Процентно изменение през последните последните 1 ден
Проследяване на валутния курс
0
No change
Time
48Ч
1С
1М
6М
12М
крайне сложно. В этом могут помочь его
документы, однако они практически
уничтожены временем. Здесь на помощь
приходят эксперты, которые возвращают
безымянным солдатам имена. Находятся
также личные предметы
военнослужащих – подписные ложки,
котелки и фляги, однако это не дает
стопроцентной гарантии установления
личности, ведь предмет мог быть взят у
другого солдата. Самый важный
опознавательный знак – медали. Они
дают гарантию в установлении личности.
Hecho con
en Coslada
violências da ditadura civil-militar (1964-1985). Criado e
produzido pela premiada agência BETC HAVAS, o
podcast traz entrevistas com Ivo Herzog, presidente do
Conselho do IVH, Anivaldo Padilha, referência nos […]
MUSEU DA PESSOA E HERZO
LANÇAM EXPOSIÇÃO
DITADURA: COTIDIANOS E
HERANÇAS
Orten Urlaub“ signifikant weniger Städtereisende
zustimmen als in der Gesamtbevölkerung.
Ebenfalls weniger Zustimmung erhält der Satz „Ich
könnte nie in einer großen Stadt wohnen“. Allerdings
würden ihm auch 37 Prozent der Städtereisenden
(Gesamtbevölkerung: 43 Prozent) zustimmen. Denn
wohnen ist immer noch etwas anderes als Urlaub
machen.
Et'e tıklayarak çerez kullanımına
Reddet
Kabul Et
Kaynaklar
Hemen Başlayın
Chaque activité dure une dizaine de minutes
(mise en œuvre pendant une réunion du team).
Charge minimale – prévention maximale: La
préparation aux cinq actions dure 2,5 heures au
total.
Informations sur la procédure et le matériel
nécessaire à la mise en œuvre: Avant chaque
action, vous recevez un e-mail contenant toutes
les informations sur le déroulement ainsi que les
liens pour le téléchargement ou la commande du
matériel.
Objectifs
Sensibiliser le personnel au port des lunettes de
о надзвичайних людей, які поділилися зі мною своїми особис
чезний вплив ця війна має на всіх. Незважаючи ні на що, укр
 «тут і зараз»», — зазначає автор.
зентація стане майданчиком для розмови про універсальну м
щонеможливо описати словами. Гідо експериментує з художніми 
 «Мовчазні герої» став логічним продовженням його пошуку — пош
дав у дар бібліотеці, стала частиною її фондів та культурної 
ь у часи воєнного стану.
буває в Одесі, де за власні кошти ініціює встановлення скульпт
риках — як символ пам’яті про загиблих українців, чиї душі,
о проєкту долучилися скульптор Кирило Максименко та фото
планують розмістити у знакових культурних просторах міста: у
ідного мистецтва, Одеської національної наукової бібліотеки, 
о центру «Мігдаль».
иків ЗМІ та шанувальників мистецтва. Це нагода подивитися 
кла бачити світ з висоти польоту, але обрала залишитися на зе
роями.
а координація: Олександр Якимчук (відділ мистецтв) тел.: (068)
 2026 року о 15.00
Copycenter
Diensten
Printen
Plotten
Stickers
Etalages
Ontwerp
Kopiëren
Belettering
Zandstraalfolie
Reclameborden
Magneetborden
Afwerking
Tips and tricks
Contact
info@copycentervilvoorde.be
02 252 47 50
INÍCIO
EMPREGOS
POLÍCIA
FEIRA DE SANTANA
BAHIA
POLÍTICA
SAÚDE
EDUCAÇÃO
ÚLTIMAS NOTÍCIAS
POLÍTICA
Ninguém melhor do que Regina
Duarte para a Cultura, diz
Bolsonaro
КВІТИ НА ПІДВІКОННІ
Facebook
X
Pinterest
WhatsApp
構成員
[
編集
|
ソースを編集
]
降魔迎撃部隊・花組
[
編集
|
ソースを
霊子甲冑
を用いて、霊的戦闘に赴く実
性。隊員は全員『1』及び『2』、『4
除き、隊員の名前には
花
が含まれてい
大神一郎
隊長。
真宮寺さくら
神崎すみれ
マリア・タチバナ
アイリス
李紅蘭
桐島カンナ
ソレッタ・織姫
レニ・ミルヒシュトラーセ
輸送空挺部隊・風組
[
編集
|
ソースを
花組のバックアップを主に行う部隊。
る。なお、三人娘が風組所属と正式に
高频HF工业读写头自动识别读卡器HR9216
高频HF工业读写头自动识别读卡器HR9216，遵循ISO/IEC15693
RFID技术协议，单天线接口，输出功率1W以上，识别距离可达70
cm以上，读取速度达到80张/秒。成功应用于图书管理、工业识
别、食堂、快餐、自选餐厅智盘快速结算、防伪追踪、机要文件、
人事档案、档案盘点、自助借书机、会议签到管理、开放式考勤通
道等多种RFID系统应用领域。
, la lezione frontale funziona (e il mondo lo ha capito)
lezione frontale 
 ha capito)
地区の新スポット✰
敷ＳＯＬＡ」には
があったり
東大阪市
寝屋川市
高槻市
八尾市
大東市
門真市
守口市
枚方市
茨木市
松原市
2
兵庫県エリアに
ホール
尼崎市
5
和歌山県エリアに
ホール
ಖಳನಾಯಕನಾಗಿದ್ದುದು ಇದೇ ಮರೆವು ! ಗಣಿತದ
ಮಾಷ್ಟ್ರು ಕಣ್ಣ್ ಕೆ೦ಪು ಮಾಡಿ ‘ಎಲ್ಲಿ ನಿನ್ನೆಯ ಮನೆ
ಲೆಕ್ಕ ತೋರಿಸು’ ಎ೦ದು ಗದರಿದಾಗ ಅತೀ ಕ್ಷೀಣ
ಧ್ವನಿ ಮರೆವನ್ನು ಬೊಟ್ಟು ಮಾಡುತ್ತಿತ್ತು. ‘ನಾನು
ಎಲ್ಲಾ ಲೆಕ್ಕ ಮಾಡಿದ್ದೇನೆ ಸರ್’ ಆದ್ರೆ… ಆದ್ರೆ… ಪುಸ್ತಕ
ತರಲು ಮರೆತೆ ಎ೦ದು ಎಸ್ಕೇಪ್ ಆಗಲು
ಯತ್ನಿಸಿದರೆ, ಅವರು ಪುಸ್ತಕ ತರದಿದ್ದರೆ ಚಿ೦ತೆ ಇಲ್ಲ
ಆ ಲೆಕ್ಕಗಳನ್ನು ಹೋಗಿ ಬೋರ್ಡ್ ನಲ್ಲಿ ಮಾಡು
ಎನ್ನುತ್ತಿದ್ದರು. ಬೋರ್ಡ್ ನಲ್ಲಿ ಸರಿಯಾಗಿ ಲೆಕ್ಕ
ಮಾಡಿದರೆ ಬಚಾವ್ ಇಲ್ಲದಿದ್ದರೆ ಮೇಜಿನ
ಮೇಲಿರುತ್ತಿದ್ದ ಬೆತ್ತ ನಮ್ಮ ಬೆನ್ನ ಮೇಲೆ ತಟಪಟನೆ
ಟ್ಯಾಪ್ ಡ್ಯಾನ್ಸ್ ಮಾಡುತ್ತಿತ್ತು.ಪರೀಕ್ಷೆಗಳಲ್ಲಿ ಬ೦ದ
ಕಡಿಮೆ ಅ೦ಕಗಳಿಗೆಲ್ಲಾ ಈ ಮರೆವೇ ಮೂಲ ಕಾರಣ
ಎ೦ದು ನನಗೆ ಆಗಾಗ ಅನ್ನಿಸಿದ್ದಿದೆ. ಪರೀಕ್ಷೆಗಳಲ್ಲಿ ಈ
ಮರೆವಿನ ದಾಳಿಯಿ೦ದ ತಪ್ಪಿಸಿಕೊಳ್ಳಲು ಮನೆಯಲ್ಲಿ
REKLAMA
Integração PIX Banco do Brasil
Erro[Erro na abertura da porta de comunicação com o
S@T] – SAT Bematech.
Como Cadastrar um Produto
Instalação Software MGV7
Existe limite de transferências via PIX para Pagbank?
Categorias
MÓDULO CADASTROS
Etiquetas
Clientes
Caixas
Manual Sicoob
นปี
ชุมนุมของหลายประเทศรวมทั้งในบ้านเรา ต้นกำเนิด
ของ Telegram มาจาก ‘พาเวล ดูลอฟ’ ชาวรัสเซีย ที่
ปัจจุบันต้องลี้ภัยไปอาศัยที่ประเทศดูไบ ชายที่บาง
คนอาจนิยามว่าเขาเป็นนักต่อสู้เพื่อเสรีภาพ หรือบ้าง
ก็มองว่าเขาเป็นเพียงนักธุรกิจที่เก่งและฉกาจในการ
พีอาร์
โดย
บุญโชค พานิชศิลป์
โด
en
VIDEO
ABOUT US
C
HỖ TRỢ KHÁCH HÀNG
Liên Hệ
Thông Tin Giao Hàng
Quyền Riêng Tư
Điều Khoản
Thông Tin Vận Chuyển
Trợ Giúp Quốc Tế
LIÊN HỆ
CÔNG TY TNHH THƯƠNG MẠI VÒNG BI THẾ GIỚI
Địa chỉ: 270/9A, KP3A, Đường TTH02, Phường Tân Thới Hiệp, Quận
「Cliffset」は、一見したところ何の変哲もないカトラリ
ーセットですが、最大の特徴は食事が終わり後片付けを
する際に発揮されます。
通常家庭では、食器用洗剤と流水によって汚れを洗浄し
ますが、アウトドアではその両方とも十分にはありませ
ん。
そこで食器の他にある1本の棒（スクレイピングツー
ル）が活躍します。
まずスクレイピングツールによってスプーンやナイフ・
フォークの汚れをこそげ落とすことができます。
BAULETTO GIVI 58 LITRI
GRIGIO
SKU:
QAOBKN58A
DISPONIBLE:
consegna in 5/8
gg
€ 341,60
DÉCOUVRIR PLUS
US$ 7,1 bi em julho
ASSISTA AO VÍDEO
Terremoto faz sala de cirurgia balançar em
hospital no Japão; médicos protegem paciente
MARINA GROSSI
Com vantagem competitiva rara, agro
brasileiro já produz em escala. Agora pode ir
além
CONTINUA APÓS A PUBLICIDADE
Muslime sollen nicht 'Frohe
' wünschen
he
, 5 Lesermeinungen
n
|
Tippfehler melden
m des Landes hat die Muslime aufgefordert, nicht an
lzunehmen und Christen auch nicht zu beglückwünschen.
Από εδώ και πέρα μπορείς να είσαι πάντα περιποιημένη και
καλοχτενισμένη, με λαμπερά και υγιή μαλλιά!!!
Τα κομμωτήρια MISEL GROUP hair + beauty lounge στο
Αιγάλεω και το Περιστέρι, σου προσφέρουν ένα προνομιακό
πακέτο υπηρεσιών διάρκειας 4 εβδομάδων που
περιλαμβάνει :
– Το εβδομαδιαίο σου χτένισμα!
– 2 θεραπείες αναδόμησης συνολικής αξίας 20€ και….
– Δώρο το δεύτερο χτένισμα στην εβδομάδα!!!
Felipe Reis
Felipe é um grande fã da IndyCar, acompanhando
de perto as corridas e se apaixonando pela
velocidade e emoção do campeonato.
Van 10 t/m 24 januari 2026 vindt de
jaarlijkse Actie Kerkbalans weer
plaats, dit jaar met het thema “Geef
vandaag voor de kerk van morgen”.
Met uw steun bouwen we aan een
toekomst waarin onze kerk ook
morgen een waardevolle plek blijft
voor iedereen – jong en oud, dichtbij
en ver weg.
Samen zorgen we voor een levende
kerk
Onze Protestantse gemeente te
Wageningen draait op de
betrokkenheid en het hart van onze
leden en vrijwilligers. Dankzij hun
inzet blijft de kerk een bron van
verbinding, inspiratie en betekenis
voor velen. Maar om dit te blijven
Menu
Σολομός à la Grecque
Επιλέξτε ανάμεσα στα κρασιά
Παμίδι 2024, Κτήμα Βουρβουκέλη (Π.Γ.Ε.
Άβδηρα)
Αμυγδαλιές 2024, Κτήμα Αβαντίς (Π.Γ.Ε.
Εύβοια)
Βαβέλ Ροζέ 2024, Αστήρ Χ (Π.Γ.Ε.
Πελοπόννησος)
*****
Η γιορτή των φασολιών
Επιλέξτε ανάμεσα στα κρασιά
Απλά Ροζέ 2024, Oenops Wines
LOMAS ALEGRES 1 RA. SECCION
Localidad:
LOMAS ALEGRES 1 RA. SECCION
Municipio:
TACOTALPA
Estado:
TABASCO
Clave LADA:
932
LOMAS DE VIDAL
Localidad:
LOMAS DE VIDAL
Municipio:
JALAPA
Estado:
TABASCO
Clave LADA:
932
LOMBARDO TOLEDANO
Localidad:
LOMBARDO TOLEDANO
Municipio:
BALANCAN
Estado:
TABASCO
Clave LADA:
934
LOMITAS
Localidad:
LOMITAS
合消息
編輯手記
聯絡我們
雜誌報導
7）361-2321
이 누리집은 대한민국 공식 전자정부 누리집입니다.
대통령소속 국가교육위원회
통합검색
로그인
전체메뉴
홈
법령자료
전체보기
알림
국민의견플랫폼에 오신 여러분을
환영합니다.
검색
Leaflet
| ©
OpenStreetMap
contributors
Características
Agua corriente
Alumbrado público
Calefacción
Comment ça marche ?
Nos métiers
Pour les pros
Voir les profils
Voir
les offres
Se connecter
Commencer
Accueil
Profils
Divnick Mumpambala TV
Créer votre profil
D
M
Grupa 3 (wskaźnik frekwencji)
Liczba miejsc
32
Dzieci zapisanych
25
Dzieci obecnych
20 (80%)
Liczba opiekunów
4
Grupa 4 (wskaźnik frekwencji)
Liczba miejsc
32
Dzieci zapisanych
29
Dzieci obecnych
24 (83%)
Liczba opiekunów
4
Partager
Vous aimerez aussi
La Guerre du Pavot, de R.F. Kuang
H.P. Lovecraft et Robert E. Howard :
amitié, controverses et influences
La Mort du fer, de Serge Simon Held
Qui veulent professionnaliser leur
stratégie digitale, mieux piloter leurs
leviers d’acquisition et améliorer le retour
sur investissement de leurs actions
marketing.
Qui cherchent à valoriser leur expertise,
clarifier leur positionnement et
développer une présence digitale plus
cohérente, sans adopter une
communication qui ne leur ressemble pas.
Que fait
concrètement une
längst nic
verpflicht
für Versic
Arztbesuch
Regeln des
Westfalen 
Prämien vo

• Work instructions: Copy out only the lines above from the one with "о проєкту долучилися" to the one with "cm以上，读取速度达到80张/秒。成功应用于图书管理、工业识", inclusive, exactly as they stand.

• Solution for this exercise:
о проєкту долучилися скульптор Кирило Максименко та фото
планують розмістити у знакових культурних просторах міста: у
ідного мистецтва, Одеської національної наукової бібліотеки, 
о центру «Мігдаль».
иків ЗМІ та шанувальників мистецтва. Це нагода подивитися 
кла бачити світ з висоти польоту, але обрала залишитися на зе
роями.
а координація: Олександр Якимчук (відділ мистецтв) тел.: (068)
 2026 року о 15.00
Copycenter
Diensten
Printen
Plotten
Stickers
Etalages
Ontwerp
Kopiëren
Belettering
Zandstraalfolie
Reclameborden
Magneetborden
Afwerking
Tips and tricks
Contact
info@copycentervilvoorde.be
02 252 47 50
INÍCIO
EMPREGOS
POLÍCIA
FEIRA DE SANTANA
BAHIA
POLÍTICA
SAÚDE
EDUCAÇÃO
ÚLTIMAS NOTÍCIAS
POLÍTICA
Ninguém melhor do que Regina
Duarte para a Cultura, diz
Bolsonaro
КВІТИ НА ПІДВІКОННІ
Facebook
X
Pinterest
WhatsApp
構成員
[
編集
|
ソースを編集
]
降魔迎撃部隊・花組
[
編集
|
ソースを
霊子甲冑
を用いて、霊的戦闘に赴く実
性。隊員は全員『1』及び『2』、『4
除き、隊員の名前には
花
が含まれてい
大神一郎
隊長。
真宮寺さくら
神崎すみれ
マリア・タチバナ
アイリス
李紅蘭
桐島カンナ
ソレッタ・織姫
レニ・ミルヒシュトラーセ
輸送空挺部隊・風組
[
編集
|
ソースを
花組のバックアップを主に行う部隊。
る。なお、三人娘が風組所属と正式に
高频HF工业读写头自动识别读卡器HR9216
高频HF工业读写头自动识别读卡器HR9216，遵循ISO/IEC15693
RFID技术协议，单天线接口，输出功率1W以上，识别距离可达70
cm以上，读取速度达到80张/秒。成功应用于图书管理、工业识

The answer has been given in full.